JAKARTA, KOMPAS — Bank Indonesia yakin kebijakan preemtif yang dilakukan akan mendorong investasi portofolio dan perumahan. Arus modal asing akan kembali masuk dan kebijakan di sektor perumahan akan memberikan efek berganda terhadap pertumbuhan ekonomi dan kredit perbankan.
Gubernur Bank Indonesia (BI) Perry Warjiyo, Jumat (22/6/2018), di Jakarta, mengatakan, kebijakan preemtif yang telah diambil BI adalah menaikkan suku bunga acuan BI 7-day Reverse Repo Rate (RRR) menjadi 4,75 persen. Dalam waktu dekat ini, BI akan merelaksasi rasio kredit terhadap nilai agunan (LTV) sektor properti.
Kenaikan suku bunga acuan membuat aset di pasar keuangan Indonesia menarik bagi investor asing. Mereka akan masuk membeli Surat Berharga Negara (SBN) atau saham sehingga dapat menambah likuiditas pembiayaan ekonomi di dalam negeri.
”Indikatornya adalah real interest rate (selisih antara suku bunga acuan dan inflasi) serta imbal hasil SBN Indonesia tenor 10 tahun lebih menarik dan cukup besar,” ujarnya.

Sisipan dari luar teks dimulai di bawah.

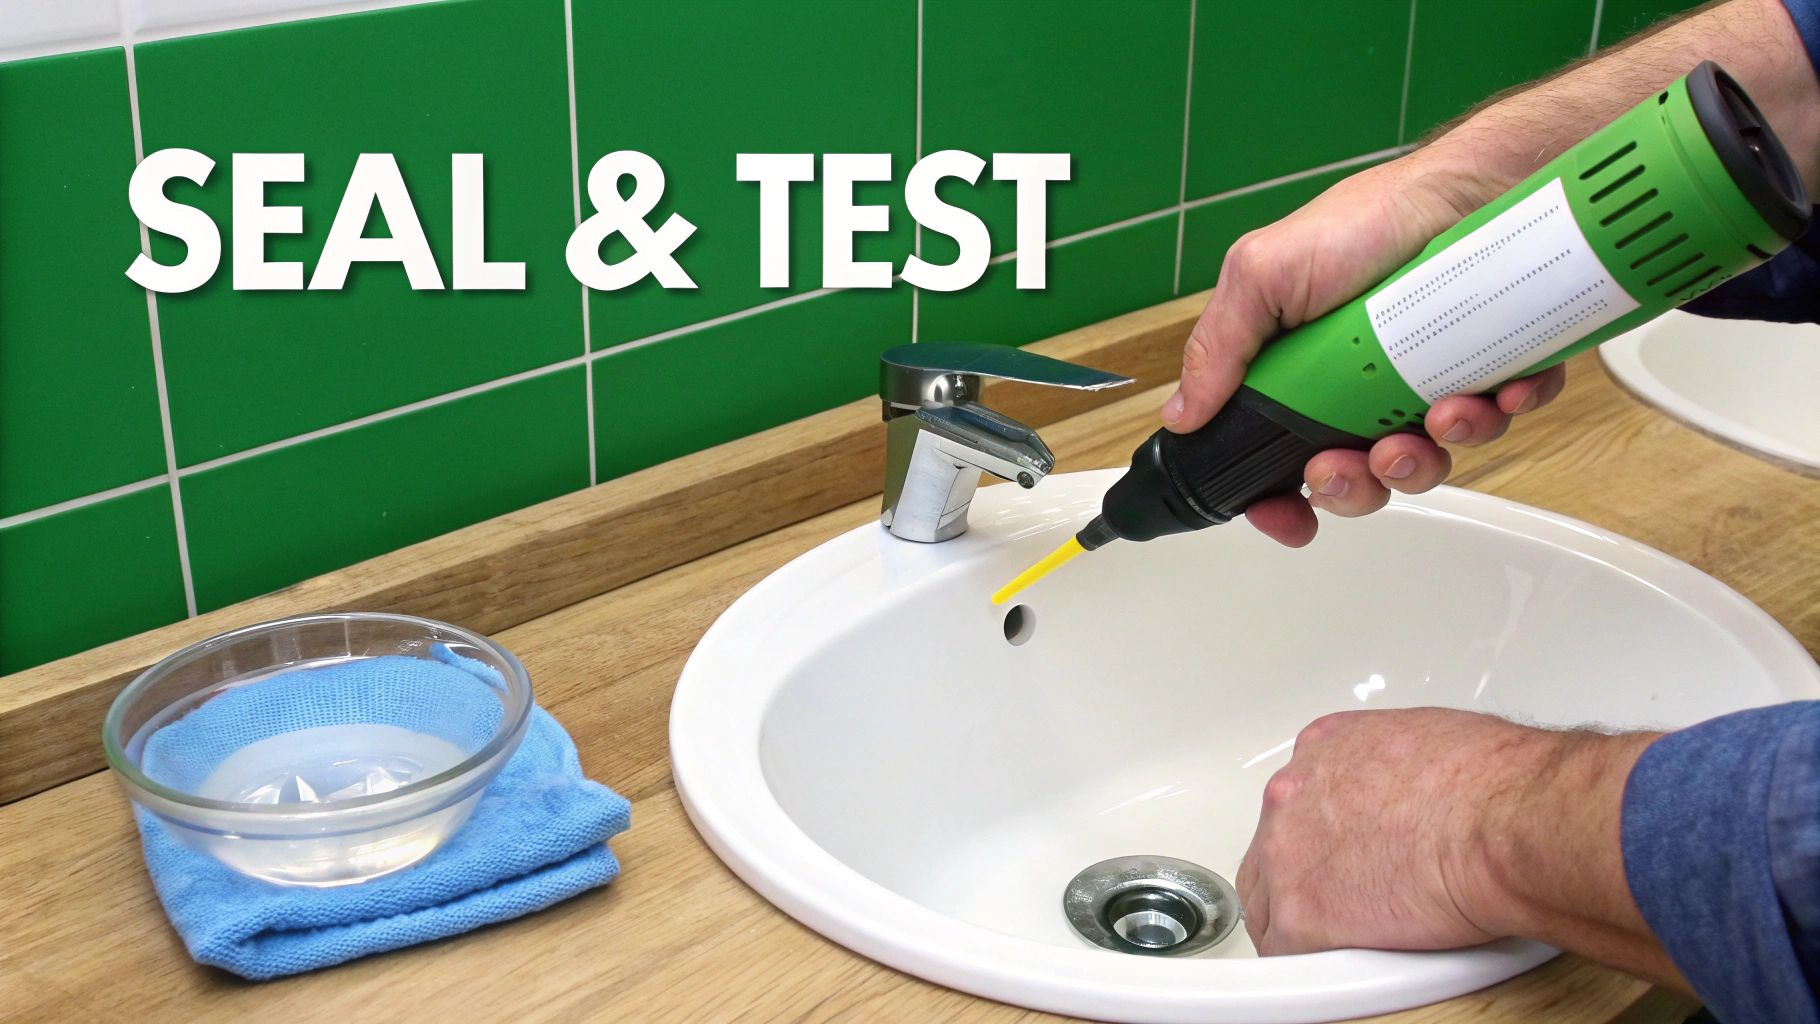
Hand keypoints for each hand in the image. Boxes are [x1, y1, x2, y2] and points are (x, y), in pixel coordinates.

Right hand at [1165, 155, 1566, 547]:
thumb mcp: (1264, 276)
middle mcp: (1360, 389)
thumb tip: (1180, 414)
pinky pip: (1497, 423)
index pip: (1277, 460)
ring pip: (1424, 463)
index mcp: (1300, 376)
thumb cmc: (1367, 220)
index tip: (1288, 517)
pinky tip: (1496, 387)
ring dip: (1427, 456)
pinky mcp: (1486, 376)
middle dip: (1357, 485)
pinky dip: (1497, 413)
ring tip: (1436, 414)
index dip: (1279, 499)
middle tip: (1357, 460)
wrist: (1466, 187)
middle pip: (1354, 479)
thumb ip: (1218, 347)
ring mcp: (1423, 386)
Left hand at [1235, 708, 1681, 987]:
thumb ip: (1401, 771)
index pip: (1299, 800)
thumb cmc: (1495, 781)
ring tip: (1351, 941)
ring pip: (1268, 903)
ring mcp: (1286, 854)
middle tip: (1351, 901)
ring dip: (1304, 924)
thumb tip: (1422, 796)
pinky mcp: (1300, 914)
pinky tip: (1350, 969)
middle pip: (1274, 849)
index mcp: (1325, 748)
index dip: (1326, 835)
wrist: (1505, 823)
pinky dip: (1315, 967)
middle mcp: (1293, 793)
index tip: (1351, 856)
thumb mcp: (1434, 743)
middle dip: (1307, 876)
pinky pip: (1286, 953)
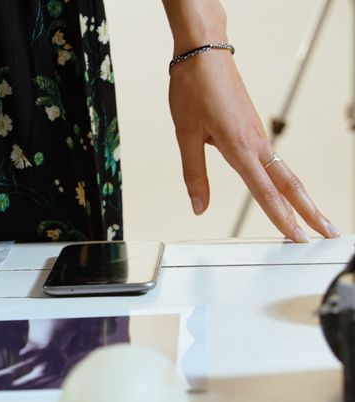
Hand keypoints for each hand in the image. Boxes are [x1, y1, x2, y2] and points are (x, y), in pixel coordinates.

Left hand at [169, 51, 339, 240]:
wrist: (203, 55)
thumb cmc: (193, 90)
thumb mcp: (185, 135)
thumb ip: (194, 174)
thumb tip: (198, 206)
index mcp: (240, 146)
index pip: (266, 191)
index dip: (282, 216)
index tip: (296, 236)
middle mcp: (256, 142)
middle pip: (290, 184)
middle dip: (309, 211)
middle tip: (327, 233)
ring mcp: (259, 135)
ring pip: (286, 173)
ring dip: (302, 198)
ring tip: (315, 219)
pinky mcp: (255, 130)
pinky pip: (275, 161)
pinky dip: (286, 181)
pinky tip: (287, 192)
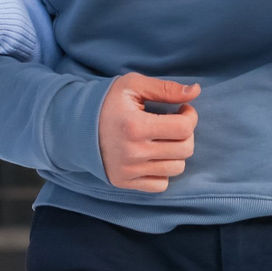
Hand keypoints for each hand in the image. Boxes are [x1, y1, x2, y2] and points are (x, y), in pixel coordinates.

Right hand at [98, 72, 199, 191]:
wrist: (76, 125)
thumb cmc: (108, 102)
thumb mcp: (133, 86)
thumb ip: (166, 89)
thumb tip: (196, 91)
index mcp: (135, 126)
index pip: (183, 128)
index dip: (190, 116)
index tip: (182, 109)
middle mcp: (133, 152)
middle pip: (185, 149)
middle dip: (186, 133)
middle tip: (174, 123)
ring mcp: (129, 171)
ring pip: (177, 168)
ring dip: (176, 152)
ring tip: (163, 139)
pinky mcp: (125, 183)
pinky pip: (161, 184)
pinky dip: (163, 171)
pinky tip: (153, 156)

Perry menjelaskan, BI 7-day RRR saat ini sebesar 4,75 persen dan inflasi pada akhir tahun ini diperkirakan 3,5-3,6 persen. Dengan demikian, real interest rate-nya sebesar 1,2-1,3 persen. Ini menarik bagi investasi.
Dari sisi obligasi, imbal hasil obligasi Pemerintah Indonesia tenor 10 tahun sebesar 7,5 persen, sedangkan obligasi US Treasury 10 tahun sebesar 2,9 persen. Perbedaannya sebesar 4,5 persen sehingga akan menarik bagi investor asing untuk membeli SBN.

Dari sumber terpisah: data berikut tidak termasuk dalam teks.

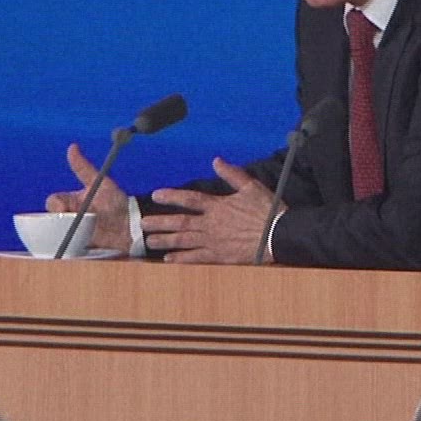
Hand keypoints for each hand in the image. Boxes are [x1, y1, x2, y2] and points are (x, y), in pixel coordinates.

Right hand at [45, 142, 130, 252]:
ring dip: (61, 238)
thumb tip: (72, 147)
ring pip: (55, 236)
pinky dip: (66, 251)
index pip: (53, 201)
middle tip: (72, 224)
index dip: (57, 205)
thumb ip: (84, 168)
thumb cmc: (115, 202)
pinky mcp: (77, 248)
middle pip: (50, 220)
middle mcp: (68, 217)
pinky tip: (75, 248)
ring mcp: (72, 233)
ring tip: (77, 237)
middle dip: (57, 223)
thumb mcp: (100, 183)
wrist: (131, 226)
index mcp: (70, 201)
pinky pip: (65, 251)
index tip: (65, 207)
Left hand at [143, 159, 279, 264]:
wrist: (278, 236)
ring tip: (149, 241)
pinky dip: (181, 259)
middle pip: (180, 222)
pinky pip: (195, 258)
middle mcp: (211, 224)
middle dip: (160, 223)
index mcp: (218, 206)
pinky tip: (168, 260)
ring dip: (165, 241)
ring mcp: (213, 241)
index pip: (190, 199)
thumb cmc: (267, 211)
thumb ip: (232, 174)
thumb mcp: (251, 187)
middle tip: (142, 225)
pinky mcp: (219, 257)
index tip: (155, 195)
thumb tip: (216, 160)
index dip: (171, 196)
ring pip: (183, 241)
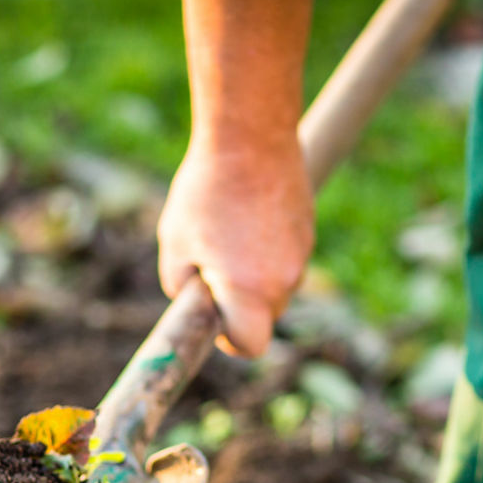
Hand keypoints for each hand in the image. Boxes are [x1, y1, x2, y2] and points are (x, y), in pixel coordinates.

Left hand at [157, 139, 313, 358]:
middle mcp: (283, 280)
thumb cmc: (206, 191)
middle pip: (264, 317)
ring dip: (253, 274)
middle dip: (239, 304)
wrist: (250, 136)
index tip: (216, 321)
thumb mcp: (174, 243)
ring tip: (227, 231)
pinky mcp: (307, 232)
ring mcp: (301, 256)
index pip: (251, 346)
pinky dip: (267, 250)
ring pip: (275, 286)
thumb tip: (195, 303)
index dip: (231, 341)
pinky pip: (284, 259)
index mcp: (249, 291)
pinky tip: (247, 215)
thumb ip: (181, 287)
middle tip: (210, 265)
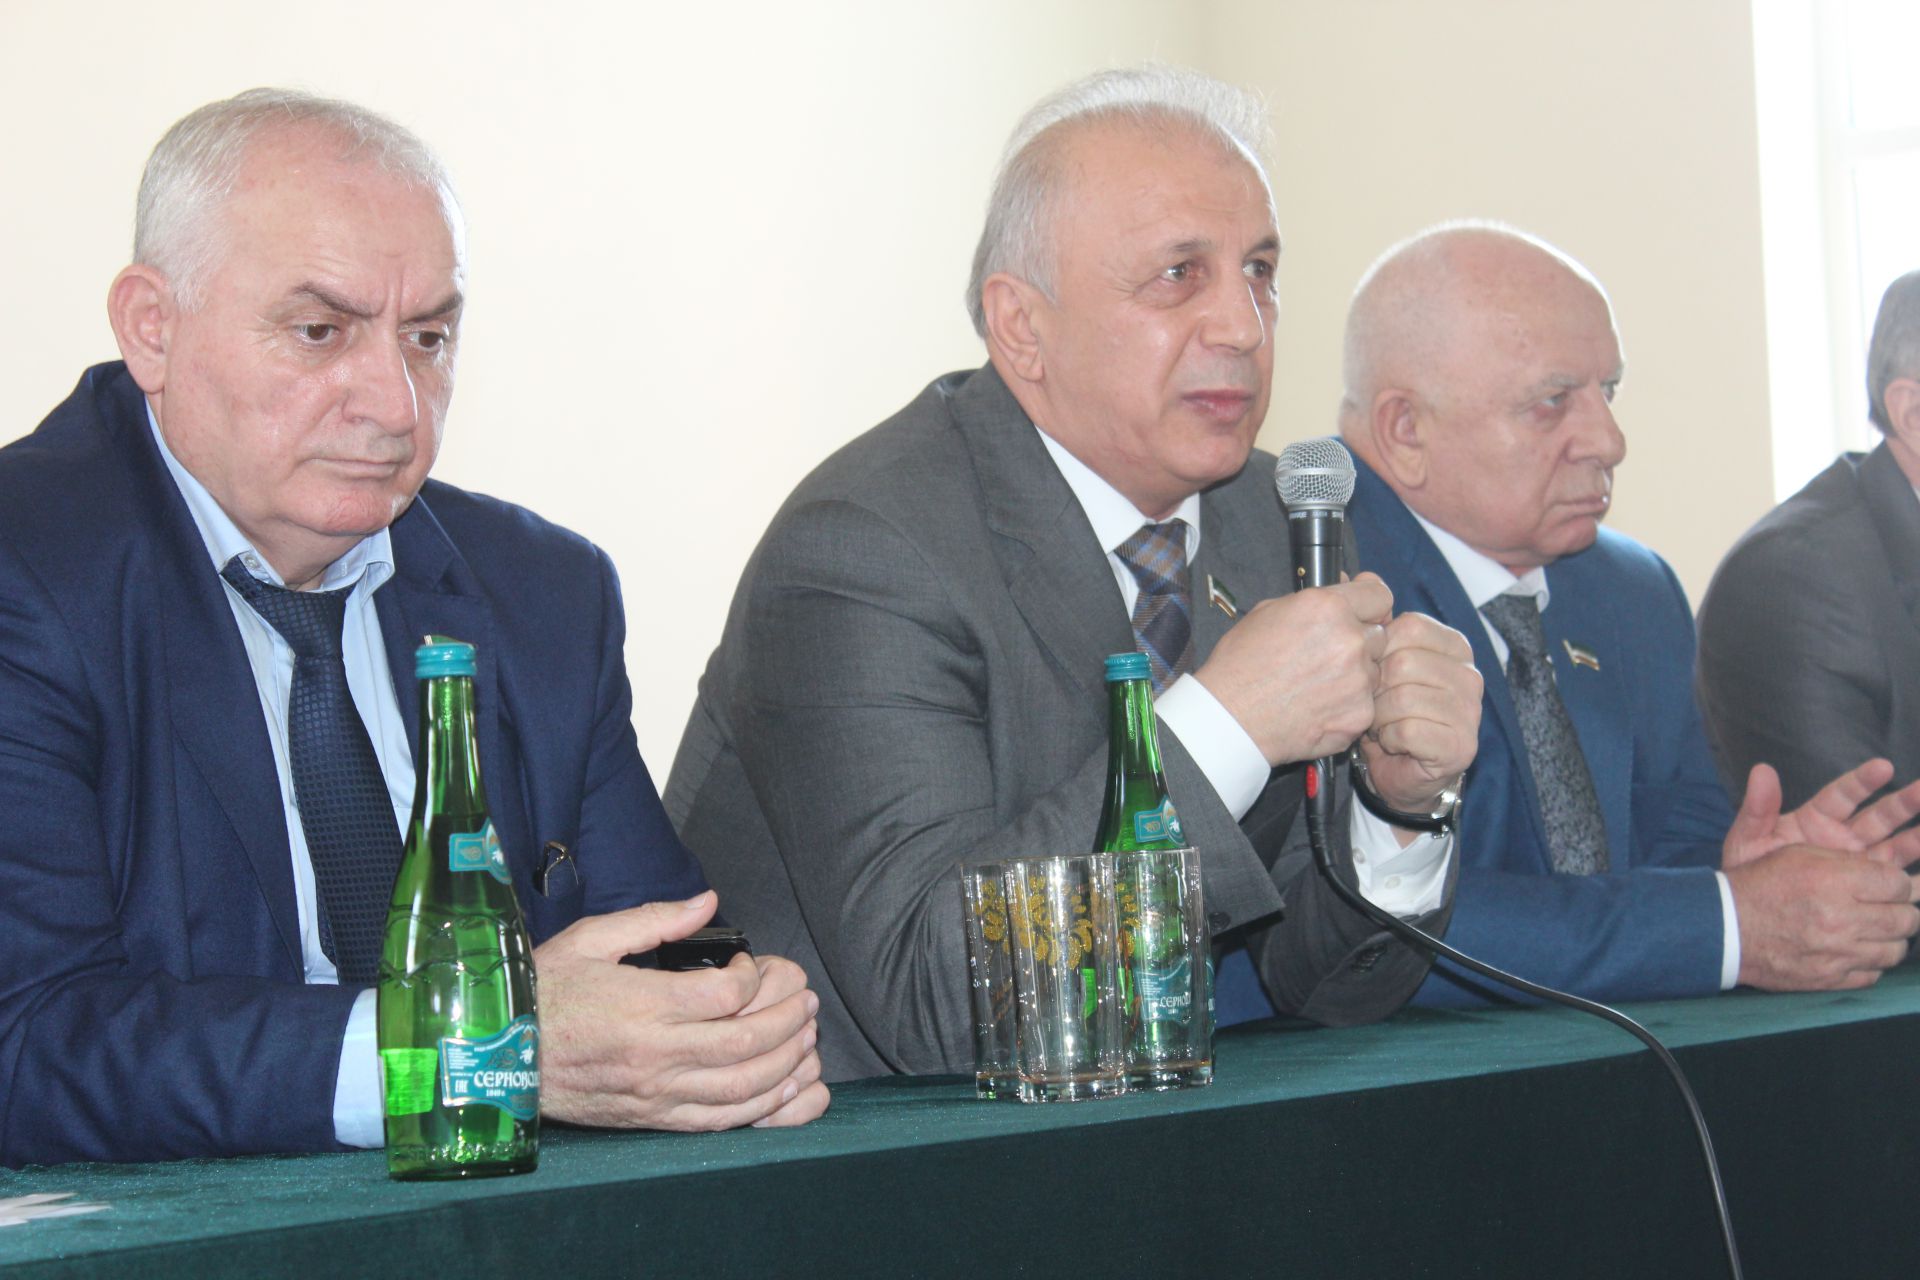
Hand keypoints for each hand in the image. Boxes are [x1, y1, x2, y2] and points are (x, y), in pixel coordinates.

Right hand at [535, 892, 829, 1131]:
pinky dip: (763, 1107)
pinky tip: (785, 1087)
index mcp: (644, 1004)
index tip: (751, 965)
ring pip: (744, 1086)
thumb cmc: (543, 993)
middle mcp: (656, 1053)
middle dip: (790, 1017)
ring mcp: (657, 1093)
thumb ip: (655, 920)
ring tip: (807, 1036)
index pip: (728, 994)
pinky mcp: (653, 1120)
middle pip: (748, 1040)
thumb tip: (708, 900)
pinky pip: (721, 1122)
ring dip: (787, 1061)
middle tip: (808, 998)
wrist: (494, 1057)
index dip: (756, 976)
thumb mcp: (591, 940)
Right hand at [1194, 574, 1392, 766]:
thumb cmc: (1240, 666)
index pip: (1379, 595)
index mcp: (1328, 608)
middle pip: (1379, 635)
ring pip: (1373, 671)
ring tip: (1316, 686)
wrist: (1230, 718)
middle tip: (1327, 658)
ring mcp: (1358, 679)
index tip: (1368, 611)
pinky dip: (1347, 706)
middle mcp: (1349, 640)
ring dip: (1354, 676)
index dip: (1371, 604)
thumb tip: (1343, 589)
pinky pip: (1365, 703)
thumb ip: (1315, 602)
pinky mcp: (1359, 714)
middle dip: (1359, 643)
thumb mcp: (1268, 612)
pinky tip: (1318, 707)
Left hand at [1355, 610, 1480, 814]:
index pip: (1408, 626)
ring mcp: (1470, 711)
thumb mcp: (1375, 660)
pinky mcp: (1461, 745)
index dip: (1377, 650)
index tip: (1373, 671)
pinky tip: (1393, 743)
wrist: (1399, 771)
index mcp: (1453, 646)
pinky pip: (1407, 729)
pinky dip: (1389, 739)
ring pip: (1401, 696)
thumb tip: (1354, 576)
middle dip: (1374, 688)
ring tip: (1383, 725)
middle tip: (1375, 705)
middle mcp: (1469, 674)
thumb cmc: (1386, 712)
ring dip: (1379, 716)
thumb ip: (1370, 617)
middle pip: (1402, 661)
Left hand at [1723, 760, 1919, 870]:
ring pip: (1895, 846)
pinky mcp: (1864, 889)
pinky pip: (1894, 881)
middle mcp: (1843, 837)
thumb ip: (1758, 807)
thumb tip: (1761, 770)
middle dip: (1904, 803)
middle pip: (1880, 816)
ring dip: (1917, 838)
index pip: (1843, 795)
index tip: (1883, 767)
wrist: (1752, 910)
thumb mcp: (1749, 838)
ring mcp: (1856, 863)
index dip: (1863, 781)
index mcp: (1816, 819)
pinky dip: (1914, 880)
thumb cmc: (1748, 868)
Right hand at [1725, 843, 1918, 989]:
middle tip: (1888, 907)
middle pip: (1905, 918)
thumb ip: (1844, 858)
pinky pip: (1873, 975)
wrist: (1723, 928)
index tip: (1888, 884)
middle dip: (1902, 910)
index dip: (1898, 882)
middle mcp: (1840, 919)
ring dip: (1890, 938)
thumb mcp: (1795, 853)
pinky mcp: (1829, 978)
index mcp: (1832, 881)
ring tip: (1875, 930)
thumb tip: (1886, 865)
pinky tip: (1857, 951)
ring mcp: (1837, 953)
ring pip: (1895, 950)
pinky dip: (1871, 963)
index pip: (1898, 883)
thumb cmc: (1758, 886)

Dalam waktu dekat ini, lanjut Perry, BI juga akan merelaksasi LTV sektor properti. Relaksasi itu mulai dari pembayaran uang muka, inden, hingga tenor pembayaran. Melalui relaksasi itu, investor dalam dan luar negeri pasti akan tertarik berinvestasi, sektor-sektor lain yang terkait akan tergerak, dan kredit perbankan bisa tumbuh.
BI optimistis sektor properti akan meningkat karena permintaan cukup tinggi. Permintaan itu berasal dari pembeli mula berusia 36-45 tahun yang berminat terhadap apartemen dan rumah tapak. Relaksasi LTV juga akan membuat investor di dalam negeri menanamkan modal di sektor perumahan.
”Pasca-Lebaran, likuiditas bank akan semakin melonggar. Di sisi lain, kebijakan relaksasi LTV akan mendorong pertumbuhan kredit perumahan bank. Untuk itu, kenaikan suku bunga acuan akibat faktor global tidak perlu diikuti dengan kenaikan suku bunga bank di dalam negeri,” kata Perry.
Sinyal kenaikan
Selasa lalu, BI memberikan sinyal akan menaikkan lagi BI 7-day RRR. Naik atau tidaknya suku bunga acuan itu akan ditentukan dalam Rapat Dewan Gubernur (RDG) BI pada 27-28 Juni. Seusai RDG nanti, BI juga akan mengumumkan relaksasi LTV sektor properti.
Menurut Perry, BI saat ini fokus menstabilkan nilai tukar rupiah. BI juga tengah menyiapkan kebijakan lanjutan yang preemtif, memberikan dampak langsung ke depan, dan selangkah lebih maju dalam menghadapi perkembangan baru arah kebijakan Bank Sentra AS, The Fed, dan Bank Sentral Eropa, ECB.
”The Fed sudah menaikkan suku bunga acuannya dua kali dan kemungkinan akan menaikkannya dua kali lagi. ECB juga sudah berkomitmen mengurangi penjualan asetnya mulai September tahun ini,” lanjutnya.
Presiden Direktur PT Bank Central Asia (BCA) Tbk Jahja Setiaatmadja menuturkan, BI perlu menaikkan suku bunga acuan kembali agar depresiasi rupiah tidak semakin dalam. Kenaikan suku bunga acuan BI itu saat ini baru berdampak pada kenaikan suku bunga deposito sebesar 25 basis poin.
Ke depan, ada kemungkinan akan berdampak pada kenaikan suku bunga kredit, terutama kredit konsumsi. Hal itu terjadi karena banyak permintaan terhadap kredit itu, terutama kredit pemilikan rumah.
”Jika beban biaya bank semakin tinggi, mau tidak mau, perbankan akan menaikkan suku bunga kredit guna menjaga margin bunga bersih,” ujarnya.